Been wondering when this was out, now i know.

Now im off to find out what they have changed/added.


----------



## SiGainey (Jan 29, 2006)

How do we get this update - via live?


----------



## MikeTDI (Aug 2, 2006)

im REALLY looking forward to the update, it looks superb.


----------



## d3m0n (Feb 19, 2007)

Ive had it on my machine for the past week or so....if you install it early you wont be able to get on live until tomorrow...

Its better than the old one as its a bit more intuative, you have quicker access to info without having to go all the way back to the dashboard when playing games.

But for me the biggest bonus is being able to install the games to the HD, you still need to keep the disc in there though (so no copying your rental games), but it makes loading much faster and you dont have to put up with the drive noise.

The update can be downloaded and installed by burning it to a disc or off a usb stick...its only 8mb or so, hopefully live wont die tomorrow whilst people are getting it.


----------



## GeeJay (Jun 10, 2007)

d3m0n said:


> But for me the biggest bonus is being able to install the games to the HD, you still need to keep the disc in there though (so no copying your rental games), but it makes loading much faster and you dont have to put up with the drive noise.


:doublesho AWESOME!!


----------



## Mike V (Apr 7, 2007)

d3m0n said:


> I
> But for me the biggest bonus is being able to install the games to the HD, you still need to keep the disc in there though (so no copying your rental games), but it makes loading much faster and you dont have to put up with the drive noise.

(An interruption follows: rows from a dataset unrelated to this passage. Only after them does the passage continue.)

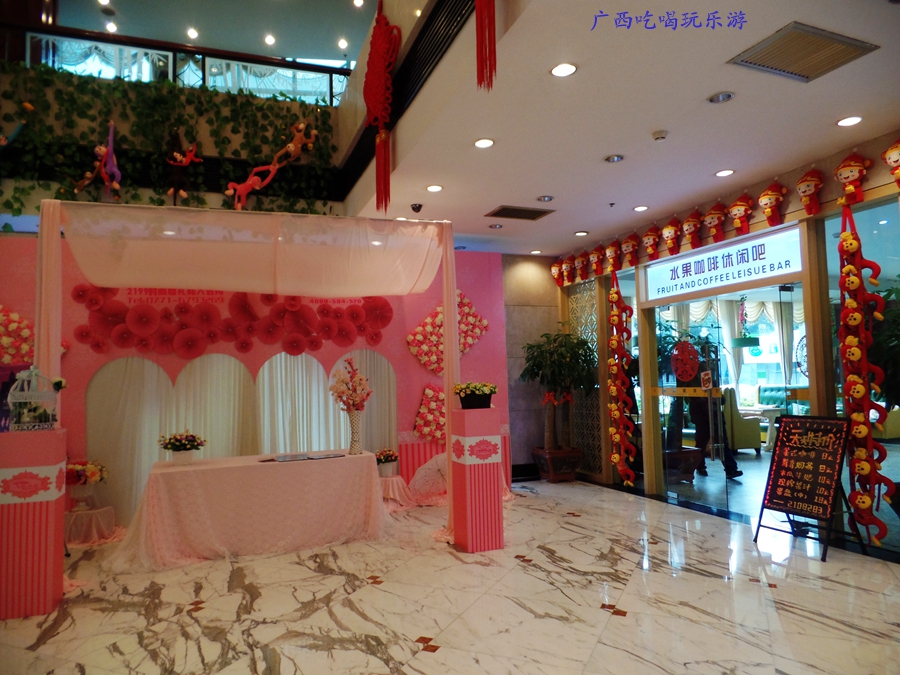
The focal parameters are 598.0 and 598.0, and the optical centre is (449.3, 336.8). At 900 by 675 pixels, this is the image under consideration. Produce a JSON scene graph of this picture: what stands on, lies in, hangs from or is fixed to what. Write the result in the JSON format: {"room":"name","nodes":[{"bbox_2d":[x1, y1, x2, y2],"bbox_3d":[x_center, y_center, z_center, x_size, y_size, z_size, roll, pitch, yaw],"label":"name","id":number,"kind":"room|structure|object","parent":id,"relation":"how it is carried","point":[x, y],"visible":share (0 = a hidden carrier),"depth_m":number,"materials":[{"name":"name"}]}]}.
{"room":"lobby","nodes":[
{"label":"lobby","id":0,"kind":"room"},
{"bbox_2d":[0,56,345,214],"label":"upper wall","id":1,"kind":"structure","parent":0,"point":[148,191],"depth_m":6.03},
{"bbox_2d":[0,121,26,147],"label":"toy monkey","id":2,"kind":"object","parent":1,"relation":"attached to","point":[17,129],"visible":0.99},
{"bbox_2d":[73,121,120,201],"bbox_3d":[-3.293,-1.636,5.610,0.451,0.775,0.274,0,-4,-21],"label":"doll","id":3,"kind":"object","parent":1,"relation":"attached to","point":[110,148],"visible":0.97,"depth_m":5.60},
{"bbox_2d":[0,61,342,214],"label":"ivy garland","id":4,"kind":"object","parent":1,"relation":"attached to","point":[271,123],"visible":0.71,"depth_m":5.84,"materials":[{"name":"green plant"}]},
{"bbox_2d":[11,25,352,106],"bbox_3d":[-2.846,-2.767,6.176,4.050,0.611,0.070,0,-4,-21],"label":"balcony railing","id":5,"kind":"object","parent":1,"relation":"in","point":[302,82],"visible":0.55,"depth_m":6.20,"materials":[{"name":"glass"}]},
{"bbox_2d":[165,129,201,203],"bbox_3d":[-2.657,-1.700,5.970,0.342,0.752,0.219,0,-4,-21],"label":"figure","id":6,"kind":"object","parent":1,"relation":"attached to","point":[177,157],"visible":0.99,"depth_m":5.93},
{"bbox_2d":[225,121,317,209],"bbox_3d":[-1.836,-1.768,6.161,0.891,0.884,0.301,0,-4,-21],"label":"figure","id":7,"kind":"object","parent":1,"relation":"attached to","point":[300,125],"visible":0.99,"depth_m":6.15},
{"bbox_2d":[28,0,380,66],"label":"upper ceiling","id":8,"kind":"structure","parent":0,"point":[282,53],"depth_m":8.15,"materials":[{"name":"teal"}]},
{"bbox_2d":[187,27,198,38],"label":"ceiling light","id":9,"kind":"object","parent":8,"relation":"in","point":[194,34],"visible":0.98,"depth_m":8.31,"materials":[{"name":"white"}]},
{"bbox_2d":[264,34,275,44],"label":"ceiling light","id":10,"kind":"object","parent":8,"relation":"in","point":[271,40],"visible":0.98,"depth_m":8.70,"materials":[{"name":"white"}]},
{"bbox_2d":[0,239,512,522],"bbox_3d":[-2.016,0.388,6.402,6.148,2.866,0.212,0,-4,-21],"label":"back wall","id":11,"kind":"structure","parent":0,"point":[405,352],"depth_m":6.57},
{"bbox_2d":[0,305,34,366],"bbox_3d":[-4.085,0.009,5.354,0.829,0.767,0.322,0,-4,-21],"label":"decoration","id":12,"kind":"object","parent":11,"relation":"attached to","point":[27,346],"visible":0.8,"depth_m":5.37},
{"bbox_2d":[70,287,393,358],"bbox_3d":[-2.068,-0.160,6.192,3.403,0.814,0.253,0,-4,-21],"label":"flower decoration","id":13,"kind":"object","parent":11,"relation":"attached to","point":[295,305],"visible":0.95,"depth_m":6.05,"materials":[{"name":"red paper"}]},
{"bbox_2d":[85,349,398,521],"bbox_3d":[-2.052,0.887,6.284,3.205,1.754,0.093,0,-4,-21],"label":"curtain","id":14,"kind":"object","parent":11,"relation":"attached to","point":[179,380],"visible":0.69,"depth_m":6.16,"materials":[{"name":"fabric"}]},
{"bbox_2d":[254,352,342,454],"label":"curtain","id":15,"kind":"object","parent":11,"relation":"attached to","point":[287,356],"visible":0.61,"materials":[{"name":"white fabric"}]},
{"bbox_2d":[414,384,446,442],"bbox_3d":[-0.033,0.894,6.975,0.860,0.710,0.242,0,-4,-21],"label":"decoration","id":16,"kind":"object","parent":11,"relation":"attached to","point":[433,399],"visible":0.68,"depth_m":6.89,"materials":[{"name":"red"}]},
{"bbox_2d":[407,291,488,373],"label":"decoration","id":17,"kind":"object","parent":11,"relation":"attached to","point":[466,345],"visible":0.65,"depth_m":7.14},
{"bbox_2d":[0,472,899,674],"bbox_3d":[0.614,1.623,3.934,8.825,0.105,9.412,0,-4,-21],"label":"floor","id":18,"kind":"structure","parent":0,"point":[699,581],"depth_m":3.49,"materials":[{"name":"stone"}]},
{"bbox_2d":[0,424,66,618],"bbox_3d":[-2.577,1.101,3.660,0.332,1.104,0.342,0,-4,-21],"label":"pedestal","id":19,"kind":"object","parent":18,"relation":"on","point":[58,441],"visible":0.95,"depth_m":3.52,"materials":[{"name":"red"}]},
{"bbox_2d":[7,367,63,430],"bbox_3d":[-2.565,0.377,3.716,0.275,0.390,0.262,0,-4,-21],"label":"birdcage","id":20,"kind":"object","parent":19,"relation":"on","point":[25,392],"visible":0.99,"depth_m":3.66,"materials":[{"name":"white metal"}]},
{"bbox_2d":[64,504,115,544],"bbox_3d":[-3.221,1.657,5.267,0.498,0.260,0.489,0,-4,-21],"label":"side table","id":21,"kind":"object","parent":18,"relation":"on","point":[101,513],"visible":0.86,"depth_m":5.15,"materials":[{"name":"pink fabric"}]},
{"bbox_2d":[65,459,107,508],"bbox_3d":[-3.274,1.296,5.325,0.413,0.420,0.396,0,-4,-21],"label":"flower arrangement","id":22,"kind":"object","parent":21,"relation":"on","point":[88,473],"visible":0.94,"depth_m":5.26,"materials":[{"name":"multicoloured plant"}]},
{"bbox_2d":[109,450,390,570],"bbox_3d":[-1.615,1.402,5.078,2.139,0.683,1.183,0,-4,-21],"label":"table","id":23,"kind":"object","parent":18,"relation":"on","point":[243,467],"visible":1,"depth_m":4.67,"materials":[{"name":"fabric"}]},
{"bbox_2d":[158,431,204,464],"bbox_3d":[-2.166,0.898,4.850,0.361,0.265,0.330,0,-4,-21],"label":"flower pot","id":24,"kind":"object","parent":23,"relation":"on","point":[177,447],"visible":0.99,"depth_m":4.80,"materials":[{"name":"white plant"}]},
{"bbox_2d":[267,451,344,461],"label":"book","id":25,"kind":"object","parent":23,"relation":"on","point":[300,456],"visible":0.98,"depth_m":4.98,"materials":[{"name":"paper"}]},
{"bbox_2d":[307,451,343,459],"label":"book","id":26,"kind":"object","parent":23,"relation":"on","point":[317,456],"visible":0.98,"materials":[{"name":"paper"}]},
{"bbox_2d":[346,408,362,454],"bbox_3d":[-0.845,0.839,5.308,0.139,0.386,0.138,0,-4,-21],"label":"vase","id":27,"kind":"object","parent":23,"relation":"on","point":[354,445],"visible":0.95,"depth_m":5.27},
{"bbox_2d":[328,357,371,411],"bbox_3d":[-0.884,0.470,5.336,0.374,0.562,0.364,0,-4,-21],"label":"flower bouquet","id":28,"kind":"object","parent":27,"relation":"in","point":[360,379],"visible":0.98,"depth_m":5.27,"materials":[{"name":"plant"}]},
{"bbox_2d":[38,201,462,549],"bbox_3d":[-1.414,0.360,4.601,3.049,2.690,1.030,0,-4,-21],"label":"canopy","id":29,"kind":"object","parent":18,"relation":"on","point":[43,271],"visible":0.85,"depth_m":4.62,"materials":[{"name":"fabric"}]},
{"bbox_2d":[378,475,415,509],"bbox_3d":[-0.645,1.646,6.323,0.546,0.323,0.547,0,-4,-21],"label":"side table","id":30,"kind":"object","parent":18,"relation":"on","point":[399,479],"visible":0.7,"depth_m":6.20,"materials":[{"name":"fabric"}]},
{"bbox_2d":[375,447,399,476],"bbox_3d":[-0.661,1.294,6.259,0.279,0.287,0.285,0,-4,-21],"label":"flower pot","id":31,"kind":"object","parent":30,"relation":"on","point":[386,458],"visible":0.99,"depth_m":6.19,"materials":[{"name":"white plant"}]},
{"bbox_2d":[408,451,447,498],"bbox_3d":[-0.120,1.494,6.482,0.677,0.525,0.618,-2,-4,9],"label":"umbrella","id":32,"kind":"object","parent":18,"relation":"on","point":[427,471],"visible":0.78,"depth_m":6.41,"materials":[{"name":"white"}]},
{"bbox_2d":[450,407,504,551],"bbox_3d":[0.210,1.116,4.778,0.331,1.089,0.340,0,-4,-21],"label":"pedestal","id":33,"kind":"object","parent":18,"relation":"on","point":[494,486],"visible":0.99,"depth_m":4.64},
{"bbox_2d":[452,381,497,409],"bbox_3d":[0.208,0.460,4.758,0.392,0.204,0.295,0,-4,-21],"label":"flower planter","id":34,"kind":"object","parent":33,"relation":"on","point":[474,392],"visible":0.99,"depth_m":4.67,"materials":[{"name":"plant"}]},
{"bbox_2d":[531,447,581,482],"bbox_3d":[1.353,1.611,7.539,0.505,0.359,0.503,0,-4,-21],"label":"plant pot","id":35,"kind":"object","parent":18,"relation":"on","point":[572,473],"visible":0.83,"depth_m":7.36,"materials":[{"name":"brown ceramic"}]},
{"bbox_2d":[519,327,595,447],"bbox_3d":[1.339,0.733,7.346,0.942,1.658,0.951,0,-4,-21],"label":"potted tree","id":36,"kind":"object","parent":35,"relation":"in","point":[554,350],"visible":0.94,"depth_m":7.21,"materials":[{"name":"green plant"}]},
{"bbox_2d":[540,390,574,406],"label":"bow","id":37,"kind":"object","parent":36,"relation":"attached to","point":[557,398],"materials":[{"name":"red fabric"}]},
{"bbox_2d":[754,413,864,560],"bbox_3d":[2.679,1.077,4.458,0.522,0.974,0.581,0,-4,-21],"label":"chalkboard sign","id":38,"kind":"object","parent":18,"relation":"on","point":[817,503],"visible":0.99,"depth_m":4.43,"materials":[{"name":"black"}]},
{"bbox_2d":[502,255,560,479],"bbox_3d":[0.951,0.385,8.047,1.456,2.944,0.380,0,-4,-21],"label":"stone wall","id":39,"kind":"structure","parent":0,"point":[524,452],"depth_m":7.92,"materials":[{"name":"grey stone"}]},
{"bbox_2d":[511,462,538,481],"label":"baseboard","id":40,"kind":"structure","parent":39,"relation":"attached to","point":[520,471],"depth_m":7.75,"materials":[{"name":"black"}]},
{"bbox_2d":[346,0,899,255],"bbox_3d":[1.246,-1.485,4.083,4.248,0.153,7.411,0,-4,-21],"label":"ceiling","id":41,"kind":"structure","parent":0,"point":[602,152],"depth_m":3.86,"materials":[{"name":"white paint"}]},
{"bbox_2d":[364,0,399,214],"bbox_3d":[-0.515,-1.735,4.521,0.206,1.659,0.513,0,-4,-21],"label":"red decoration","id":42,"kind":"object","parent":41,"relation":"hanging from","point":[382,67],"visible":0.99,"depth_m":4.48,"materials":[{"name":"red fabric"}]},
{"bbox_2d":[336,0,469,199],"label":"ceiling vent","id":43,"kind":"object","parent":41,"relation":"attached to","point":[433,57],"visible":0.89,"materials":[{"name":"black"}]},
{"bbox_2d":[410,203,422,212],"bbox_3d":[-0.305,-1.181,5.477,0.116,0.075,0.118,0,-4,-21],"label":"security camera","id":44,"kind":"object","parent":41,"relation":"attached to","point":[418,208],"visible":0.99,"depth_m":5.45,"materials":[{"name":"black plastic"}]},
{"bbox_2d":[426,184,442,192],"bbox_3d":[-0.131,-1.255,5.034,0.146,0.014,0.146,0,-4,-21],"label":"ceiling light","id":45,"kind":"object","parent":41,"relation":"in","point":[436,188],"visible":0.98,"depth_m":5.02,"materials":[{"name":"white"}]},
{"bbox_2d":[473,137,494,148],"bbox_3d":[0.236,-1.347,4.153,0.149,0.013,0.150,0,-4,-21],"label":"ceiling light","id":46,"kind":"object","parent":41,"relation":"in","point":[481,142],"visible":0.98,"depth_m":4.15,"materials":[{"name":"white"}]},
{"bbox_2d":[474,0,496,90],"bbox_3d":[0.154,-1.761,2.849,0.142,1.214,0.192,0,-4,-21],"label":"tassel","id":47,"kind":"object","parent":41,"relation":"hanging from","point":[481,16],"visible":0.97,"depth_m":2.82,"materials":[{"name":"red fabric"}]},
{"bbox_2d":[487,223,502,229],"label":"ceiling light","id":48,"kind":"object","parent":41,"relation":"in","point":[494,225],"visible":0.98,"depth_m":6.26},
{"bbox_2d":[485,205,553,220],"bbox_3d":[0.676,-1.221,5.890,0.579,0.021,0.394,0,-4,-21],"label":"air vent","id":49,"kind":"object","parent":41,"relation":"in","point":[502,210],"visible":0.99,"depth_m":5.86,"materials":[{"name":"metal"}]},
{"bbox_2d":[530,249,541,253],"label":"ceiling light","id":50,"kind":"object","parent":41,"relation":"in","point":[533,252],"visible":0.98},
{"bbox_2d":[536,195,554,201],"bbox_3d":[0.865,-1.260,5.427,0.156,0.037,0.156,0,-4,-21],"label":"ceiling light","id":51,"kind":"object","parent":41,"relation":"in","point":[545,197],"visible":0.98,"depth_m":5.41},
{"bbox_2d":[550,62,577,76],"bbox_3d":[0.618,-1.450,3.241,0.149,0.012,0.150,0,-4,-21],"label":"ceiling light","id":52,"kind":"object","parent":41,"relation":"in","point":[559,70],"visible":0.98,"depth_m":3.24,"materials":[{"name":"white"}]},
{"bbox_2d":[574,230,588,236],"bbox_3d":[1.464,-1.149,6.653,0.156,0.034,0.160,0,-4,-21],"label":"ceiling light","id":53,"kind":"object","parent":41,"relation":"in","point":[582,233],"visible":0.98,"depth_m":6.63,"materials":[{"name":"white"}]},
{"bbox_2d":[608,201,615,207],"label":"sprinkler","id":54,"kind":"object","parent":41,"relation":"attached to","point":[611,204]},
{"bbox_2d":[603,154,624,162],"bbox_3d":[1.235,-1.349,4.498,0.154,0.041,0.154,0,-4,-21],"label":"ceiling light","id":55,"kind":"object","parent":41,"relation":"in","point":[612,157],"visible":0.98,"depth_m":4.49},
{"bbox_2d":[633,205,648,211],"bbox_3d":[1.820,-1.225,5.697,0.143,0.018,0.143,0,-4,-21],"label":"ceiling light","id":56,"kind":"object","parent":41,"relation":"in","point":[638,208],"visible":0.98,"depth_m":5.69,"materials":[{"name":"white"}]},
{"bbox_2d":[651,130,667,141],"bbox_3d":[1.417,-1.357,4.042,0.108,0.038,0.109,0,-4,-21],"label":"smoke detector","id":57,"kind":"object","parent":41,"relation":"attached to","point":[660,135],"visible":0.98,"depth_m":4.01,"materials":[{"name":"white plastic"}]},
{"bbox_2d":[707,91,734,103],"bbox_3d":[1.628,-1.449,3.590,0.153,0.044,0.154,0,-4,-21],"label":"ceiling light","id":58,"kind":"object","parent":41,"relation":"in","point":[723,97],"visible":0.98,"depth_m":3.59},
{"bbox_2d":[715,168,734,176],"bbox_3d":[2.200,-1.315,4.786,0.149,0.019,0.150,0,-4,-21],"label":"ceiling light","id":59,"kind":"object","parent":41,"relation":"in","point":[722,173],"visible":0.97,"depth_m":4.78,"materials":[{"name":"white"}]},
{"bbox_2d":[726,21,876,82],"bbox_3d":[1.826,-1.471,3.121,0.563,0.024,0.426,0,-4,-21],"label":"air vent","id":60,"kind":"object","parent":41,"relation":"in","point":[837,42],"visible":0.99,"depth_m":3.09,"materials":[{"name":"metal"}]},
{"bbox_2d":[836,115,862,126],"bbox_3d":[2.587,-1.399,3.872,0.147,0.015,0.149,0,-4,-21],"label":"ceiling light","id":61,"kind":"object","parent":41,"relation":"in","point":[852,120],"visible":0.98,"depth_m":3.87,"materials":[{"name":"white"}]},
{"bbox_2d":[554,131,899,555],"bbox_3d":[2.897,0.099,4.808,0.226,2.953,7.210,0,-4,-21],"label":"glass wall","id":62,"kind":"structure","parent":0,"point":[792,182],"depth_m":4.94,"materials":[{"name":"clear glass"}]},
{"bbox_2d":[550,259,565,286],"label":"doll","id":63,"kind":"object","parent":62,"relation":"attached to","point":[554,271],"visible":0.96,"depth_m":7.77,"materials":[{"name":"red fabric"}]},
{"bbox_2d":[562,254,575,285],"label":"doll","id":64,"kind":"object","parent":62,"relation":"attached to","point":[569,263],"visible":0.98,"depth_m":7.58,"materials":[{"name":"red fabric"}]},
{"bbox_2d":[575,250,589,281],"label":"doll","id":65,"kind":"object","parent":62,"relation":"attached to","point":[580,263],"visible":0.98,"depth_m":7.33,"materials":[{"name":"red fabric"}]},
{"bbox_2d":[566,276,604,475],"bbox_3d":[1.778,0.483,7.773,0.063,2.471,0.874,0,-4,-21],"label":"lattice panel","id":66,"kind":"object","parent":62,"relation":"in","point":[591,301],"visible":0.66,"depth_m":7.74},
{"bbox_2d":[588,245,604,275],"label":"doll","id":67,"kind":"object","parent":62,"relation":"attached to","point":[595,259],"visible":0.98,"depth_m":7.05,"materials":[{"name":"red fabric"}]},
{"bbox_2d":[604,239,622,272],"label":"doll","id":68,"kind":"object","parent":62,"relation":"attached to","point":[612,248],"visible":0.97,"depth_m":6.78,"materials":[{"name":"red fabric"}]},
{"bbox_2d":[607,268,635,488],"bbox_3d":[1.919,0.442,6.745,0.252,2.504,0.339,0,-4,-21],"label":"garland","id":69,"kind":"object","parent":62,"relation":"hanging from","point":[610,360],"visible":0.97,"depth_m":6.71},
{"bbox_2d":[621,233,640,267],"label":"doll","id":70,"kind":"object","parent":62,"relation":"attached to","point":[630,250],"visible":0.98,"depth_m":6.46,"materials":[{"name":"red fabric"}]},
{"bbox_2d":[642,224,661,259],"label":"doll","id":71,"kind":"object","parent":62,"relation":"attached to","point":[651,242],"visible":0.97,"depth_m":6.16,"materials":[{"name":"red fabric"}]},
{"bbox_2d":[661,216,683,256],"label":"doll","id":72,"kind":"object","parent":62,"relation":"attached to","point":[669,227],"visible":0.97,"depth_m":5.86,"materials":[{"name":"red fabric"}]},
{"bbox_2d":[681,210,703,249],"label":"doll","id":73,"kind":"object","parent":62,"relation":"attached to","point":[690,220],"visible":0.97,"depth_m":5.64,"materials":[{"name":"red fabric"}]},
{"bbox_2d":[702,202,726,243],"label":"doll","id":74,"kind":"object","parent":62,"relation":"attached to","point":[710,216],"visible":0.97,"depth_m":5.44,"materials":[{"name":"red fabric"}]},
{"bbox_2d":[642,222,803,304],"bbox_3d":[2.518,-0.655,5.718,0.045,0.402,1.943,0,-4,-21],"label":"illuminated sign","id":75,"kind":"object","parent":62,"relation":"attached to","point":[785,271],"visible":0.96,"depth_m":5.52,"materials":[{"name":"white plastic"}]},
{"bbox_2d":[643,279,810,517],"bbox_3d":[2.649,0.621,5.868,0.223,2.064,2.006,0,-4,-21],"label":"glass door","id":76,"kind":"structure","parent":62,"relation":"in","point":[658,390],"depth_m":5.84,"materials":[{"name":"glass"}]},
{"bbox_2d":[670,339,701,382],"bbox_3d":[2.448,0.262,6.227,0.027,0.429,0.371,1,-4,-28],"label":"door decoration","id":77,"kind":"object","parent":76,"relation":"attached to","point":[694,356],"visible":0.98,"depth_m":6.22,"materials":[{"name":"red"}]},
{"bbox_2d":[728,193,754,234],"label":"doll","id":78,"kind":"object","parent":62,"relation":"attached to","point":[740,207],"visible":0.97,"depth_m":5.13,"materials":[{"name":"red fabric"}]},
{"bbox_2d":[758,182,787,227],"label":"doll","id":79,"kind":"object","parent":62,"relation":"attached to","point":[768,214],"visible":0.98,"depth_m":4.82,"materials":[{"name":"red fabric"}]},
{"bbox_2d":[796,169,824,215],"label":"doll","id":80,"kind":"object","parent":62,"relation":"attached to","point":[811,188],"visible":0.98,"depth_m":4.52,"materials":[{"name":"red fabric"}]},
{"bbox_2d":[834,152,870,205],"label":"doll","id":81,"kind":"object","parent":62,"relation":"attached to","point":[845,174],"visible":0.98,"depth_m":4.20,"materials":[{"name":"red fabric"}]},
{"bbox_2d":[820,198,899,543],"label":"glass window","id":82,"kind":"structure","parent":62,"relation":"in","point":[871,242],"depth_m":4.42,"materials":[{"name":"glass"}]},
{"bbox_2d":[836,200,892,547],"bbox_3d":[2.881,0.203,4.198,0.246,2.463,0.323,0,-4,-21],"label":"garland","id":83,"kind":"object","parent":62,"relation":"hanging from","point":[858,314],"visible":0.96,"depth_m":4.18,"materials":[{"name":"red fabric"}]},
{"bbox_2d":[881,138,899,188],"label":"doll","id":84,"kind":"object","parent":62,"relation":"attached to","point":[891,159],"visible":0.99,"depth_m":3.91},
{"bbox_2d":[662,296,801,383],"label":"curtain","id":85,"kind":"object","parent":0,"point":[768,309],"visible":0.39,"depth_m":11.57,"materials":[{"name":"white fabric"}]},
{"bbox_2d":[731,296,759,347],"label":"pendant lamp","id":86,"kind":"object","parent":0,"point":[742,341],"visible":0.97,"depth_m":9.32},
{"bbox_2d":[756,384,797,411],"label":"sofa","id":87,"kind":"object","parent":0,"point":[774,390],"visible":0.38,"depth_m":10.59,"materials":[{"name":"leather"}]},
{"bbox_2d":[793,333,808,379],"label":"round wall ornament","id":88,"kind":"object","parent":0,"point":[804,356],"visible":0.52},
{"label":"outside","id":89,"kind":"structure","parent":0,"visible":0},
{"label":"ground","id":90,"kind":"structure","parent":89,"visible":0},
{"bbox_2d":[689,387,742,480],"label":"person","id":91,"kind":"object","parent":90,"relation":"on","point":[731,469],"visible":0.45,"depth_m":7.09},
{"bbox_2d":[717,386,761,453],"bbox_3d":[4.162,1.254,9.082,0.729,0.968,0.769,0,-4,-21],"label":"armchair","id":92,"kind":"object","parent":90,"relation":"on","point":[753,445],"visible":0.55,"depth_m":8.71,"materials":[{"name":"fabric"}]},
{"bbox_2d":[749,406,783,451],"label":"table","id":93,"kind":"object","parent":90,"relation":"on","point":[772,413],"visible":0.57,"depth_m":9.28,"materials":[{"name":"white"}]},
{"bbox_2d":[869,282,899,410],"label":"plant","id":94,"kind":"object","parent":90,"relation":"on","point":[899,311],"visible":0.61,"depth_m":4.44,"materials":[{"name":"green plant"}]}
]}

Sounds ok but does this mean there will be more processing power used? If it does I guess there will be more xbox's overheating and breaking.

Ring of Red Death!

I hope its a lot faster, it can take a long time to send a message or find out your gamerscore on a certain game. I heard they are making the chat feature better by alowing you to talk to 4 people at a time instead of one on one.


----------